Cross stitch! One more pixelart predecessor (mostly textile in nature, but see also mosaics) in the world of arts and crafts.  I really dig the demonstration art on the front cover!
This is a special set: the Time-Life series of "Understanding Computers" books, circa 1987.  (I thought it was a complete set, but apparently there were some 24 of them!)  The diagrams are amazing and it really nails the moment in home computing.  Here's an infomercial for the books:

and finally... this is just a portion of my regular games collection I hauled out for the first time since moving in here, trying to get my holdings, new additions etc. sorted out a bit.  Usually I would get the opportunity to freshen things up and reconcile matters every six months, when I pull out all my games and set my vintage systems up for an old video games party on my birthday (and my anti-birthday), but since the pandemic began I haven't been holding these social functions and the fun goods have been languishing in my uninsulated garage attic, alternately freezing and melting through the long years, unseen and untouched by human hands.  Because the one party is always framed as my video games birthday party I like to joke that since I've gone two years without them, I'm still in a holding pattern of age 40, where I've stayed for the past two years.

Around Christmas I finally owned the trifecta of an Xbox 360, an Xbox Kinect AND some Kinect games all at the same time, and my eldest had been going nuts waiting for these factors to align so she'd have a chance to try out the Harry Potter Kinect game she saw I'd picked up... we'd finally hit on a TV stand solution we liked enough to commit to, after carving ventilation holes in the backs of several temporary attempts we ultimately moved on from, so I had a place where I could set up three systems on a semipermanent basis (WiiU, PS3 and Xbox 360 -- at least, until I can find an Xbox One) and store games for them... out of sight when not in use.  Not as easy as it sounds!  Ultimately we determined that our rumpus room is sliiiiiightly too narrow for the Kinect to reliably interpret your movements, but for a little while there we were living in the wild future of 2010.  We discovered that my youngest has an incredible affinity for Dance Central!  (I can't wait for May 4th to inflict the Star Wars variant on her!)

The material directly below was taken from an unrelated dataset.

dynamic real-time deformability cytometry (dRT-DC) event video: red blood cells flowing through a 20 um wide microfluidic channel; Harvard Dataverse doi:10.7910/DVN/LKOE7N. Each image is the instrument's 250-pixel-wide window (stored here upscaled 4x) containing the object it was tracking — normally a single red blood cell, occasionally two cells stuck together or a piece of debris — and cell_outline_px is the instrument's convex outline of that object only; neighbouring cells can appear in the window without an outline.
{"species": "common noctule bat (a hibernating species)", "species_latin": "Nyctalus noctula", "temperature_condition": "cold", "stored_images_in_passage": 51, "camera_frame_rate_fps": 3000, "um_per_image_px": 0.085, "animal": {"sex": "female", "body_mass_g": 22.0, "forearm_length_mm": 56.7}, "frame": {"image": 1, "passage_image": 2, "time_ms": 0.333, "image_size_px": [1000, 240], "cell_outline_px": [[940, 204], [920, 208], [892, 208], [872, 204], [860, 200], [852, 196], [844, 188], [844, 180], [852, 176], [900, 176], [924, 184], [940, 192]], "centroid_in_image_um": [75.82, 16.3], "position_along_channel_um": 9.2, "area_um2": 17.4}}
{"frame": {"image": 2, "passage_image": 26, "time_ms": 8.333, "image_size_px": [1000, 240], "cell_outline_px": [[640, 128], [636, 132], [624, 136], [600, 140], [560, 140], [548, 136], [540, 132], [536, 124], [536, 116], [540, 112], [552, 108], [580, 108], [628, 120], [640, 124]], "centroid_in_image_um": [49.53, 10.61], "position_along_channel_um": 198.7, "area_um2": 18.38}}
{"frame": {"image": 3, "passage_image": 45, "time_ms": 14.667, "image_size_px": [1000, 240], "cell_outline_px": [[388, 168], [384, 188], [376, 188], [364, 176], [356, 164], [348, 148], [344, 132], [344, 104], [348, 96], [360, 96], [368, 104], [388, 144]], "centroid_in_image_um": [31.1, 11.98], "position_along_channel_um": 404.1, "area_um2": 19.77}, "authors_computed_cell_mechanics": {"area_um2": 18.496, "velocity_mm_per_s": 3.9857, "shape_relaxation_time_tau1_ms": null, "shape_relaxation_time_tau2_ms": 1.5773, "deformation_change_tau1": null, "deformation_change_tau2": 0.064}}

Anyhow, I'm burying the lede here on my blog that no one will ever see, but in a refusal to settle for an endemic new normal I'm now being a bit more creative about the brass tacks of putting on one of these vintage video games parties.  Can I get all my friends stuffed into my house, in which we have been residing for a year and a half, which none of them have seen the inside of?  Probably not safely.  All right then, what can be done to keep them safe?  Social distancing and good ventilation.  OK then: outdoor video games party it is!  We've got extension cords, we've got lawn chairs, and in the event of inclement weather, we've got tarps and canopies and even a gas-powered fire pit.  Everyone do some hand hygiene between gamepad swaps (fortunately I don't have any mouth controls for any of my systems) and who knows, perhaps this can even be the opportunity to rig up a console to my old projector and play Katamari 30 feet high on the side of my house that I always dreamed of.  Tentative date is Apr 2nd, check in with me that Friday to confirm!